● **Texte à lire**
******************************

49      Deuxièmement, il doit être précisé que la légalité d’une décision de la Commission en matière d’aides d’État doit s’apprécier en fonction des éléments d’information dont la Commission pouvait disposer au moment où elle a arrêté celle-ci (arrêts de la Cour du 10 juillet 1986, Belgique/Commission, 234/84, Rec. p. 2263, point 16, et du 14 septembre 2004, Espagne/Commission, C‑276/02, Rec. p. I-8091, point 31 ; arrêt Valmont/Commission, point 45 supra, point 38). Il en ressort en particulier que, dès lors que la notion d’aide d’État répond à une situation objective qui s’apprécie à la date à laquelle la Commission prend sa décision, ce sont les appréciations portées à cette date qui doivent être prises en compte pour opérer le contrôle juridictionnel (arrêt de la Cour du 1er juillet 2008, Chronopost et La Poste/UFEX e.a., C‑341/06 P et C‑342/06 P, Rec. p. I‑4777, point 144).

 Sur les moyens et griefs, présentés à titre principal, relatifs à l’existence d’un avantage économique au sens de l’article 87, paragraphe 1, CE

 Sur la présentation de certains faits retenue par la Commission dans la décision attaquée

–       Argumentation des parties

50      La requérante soutient que la Commission a commis des erreurs dans la présentation de points factuels essentiels à la compréhension de l’affaire, en omettant, notamment, de faire état de précisions relatives au report fiscal des pertes de BB, au dédommagement des actionnaires du flottant effectué en 2006 et à l’importance des émissions privilégiées.

******************************

● **Données fournies**

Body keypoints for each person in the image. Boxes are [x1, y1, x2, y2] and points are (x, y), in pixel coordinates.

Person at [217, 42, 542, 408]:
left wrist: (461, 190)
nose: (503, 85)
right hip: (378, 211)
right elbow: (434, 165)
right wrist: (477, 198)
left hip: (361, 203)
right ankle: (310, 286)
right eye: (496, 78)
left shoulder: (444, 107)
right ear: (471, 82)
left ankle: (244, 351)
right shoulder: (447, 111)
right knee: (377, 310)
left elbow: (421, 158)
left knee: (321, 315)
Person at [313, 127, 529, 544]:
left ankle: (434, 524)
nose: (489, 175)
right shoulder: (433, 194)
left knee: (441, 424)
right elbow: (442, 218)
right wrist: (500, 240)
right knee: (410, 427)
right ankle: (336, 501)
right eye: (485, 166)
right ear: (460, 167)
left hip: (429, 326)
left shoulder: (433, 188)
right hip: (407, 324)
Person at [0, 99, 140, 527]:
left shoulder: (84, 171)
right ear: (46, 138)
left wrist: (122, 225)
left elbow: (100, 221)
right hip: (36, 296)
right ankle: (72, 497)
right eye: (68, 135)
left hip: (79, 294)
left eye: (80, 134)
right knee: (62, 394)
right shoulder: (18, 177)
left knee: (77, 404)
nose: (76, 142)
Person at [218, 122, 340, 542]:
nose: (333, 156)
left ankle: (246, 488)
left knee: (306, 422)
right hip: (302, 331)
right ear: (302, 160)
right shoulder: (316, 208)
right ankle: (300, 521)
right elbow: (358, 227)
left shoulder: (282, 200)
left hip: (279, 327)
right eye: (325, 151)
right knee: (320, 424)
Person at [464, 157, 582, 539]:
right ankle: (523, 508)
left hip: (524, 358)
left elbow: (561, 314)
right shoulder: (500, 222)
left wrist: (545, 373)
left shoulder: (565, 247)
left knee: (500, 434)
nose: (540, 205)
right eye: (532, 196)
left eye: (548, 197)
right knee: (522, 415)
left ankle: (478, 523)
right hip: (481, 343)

******************************

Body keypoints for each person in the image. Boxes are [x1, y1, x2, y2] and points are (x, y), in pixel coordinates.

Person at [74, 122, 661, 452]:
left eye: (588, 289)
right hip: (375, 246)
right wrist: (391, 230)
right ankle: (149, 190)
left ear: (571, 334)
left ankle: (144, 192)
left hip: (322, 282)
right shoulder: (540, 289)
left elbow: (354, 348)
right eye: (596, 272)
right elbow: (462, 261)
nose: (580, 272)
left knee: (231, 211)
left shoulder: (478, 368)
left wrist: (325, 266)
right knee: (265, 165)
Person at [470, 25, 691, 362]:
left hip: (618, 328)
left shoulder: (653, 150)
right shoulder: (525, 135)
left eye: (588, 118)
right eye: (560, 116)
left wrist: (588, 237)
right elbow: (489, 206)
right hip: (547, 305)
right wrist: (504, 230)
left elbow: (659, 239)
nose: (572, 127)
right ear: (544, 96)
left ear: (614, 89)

******************************

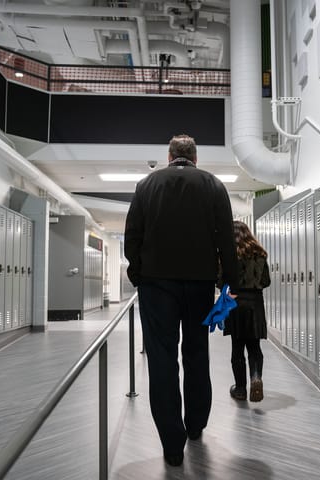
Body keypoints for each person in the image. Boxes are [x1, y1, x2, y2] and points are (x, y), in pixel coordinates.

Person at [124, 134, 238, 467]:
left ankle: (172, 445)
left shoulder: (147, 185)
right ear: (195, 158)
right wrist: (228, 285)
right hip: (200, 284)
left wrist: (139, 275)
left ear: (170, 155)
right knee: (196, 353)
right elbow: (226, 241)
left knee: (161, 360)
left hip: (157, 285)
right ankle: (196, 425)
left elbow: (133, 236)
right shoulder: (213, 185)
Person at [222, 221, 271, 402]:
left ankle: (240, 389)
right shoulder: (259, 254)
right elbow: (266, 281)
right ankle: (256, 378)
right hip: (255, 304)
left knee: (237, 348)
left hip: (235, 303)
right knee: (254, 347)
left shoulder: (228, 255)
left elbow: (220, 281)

******************************

● **Consigne**
Répondez à ces questions à partir du texte.
(a) En fonction de quoi doit s'apprécier la légalité d'une décision de la Commission en matière d'aides d'État ?
(b) Les appréciations portées à quelle date doivent être prises en compte pour le contrôle juridictionnel ?
(c) Selon la requérante, dans quoi la Commission a-t-elle commis des erreurs ?

● **Réponse**
(a) En fonction des éléments d'information dont la Commission pouvait disposer au moment où elle a arrêté cette décision.
(b) Celles portées à la date à laquelle la Commission prend sa décision.
(c) Dans la présentation de points factuels essentiels à la compréhension de l'affaire.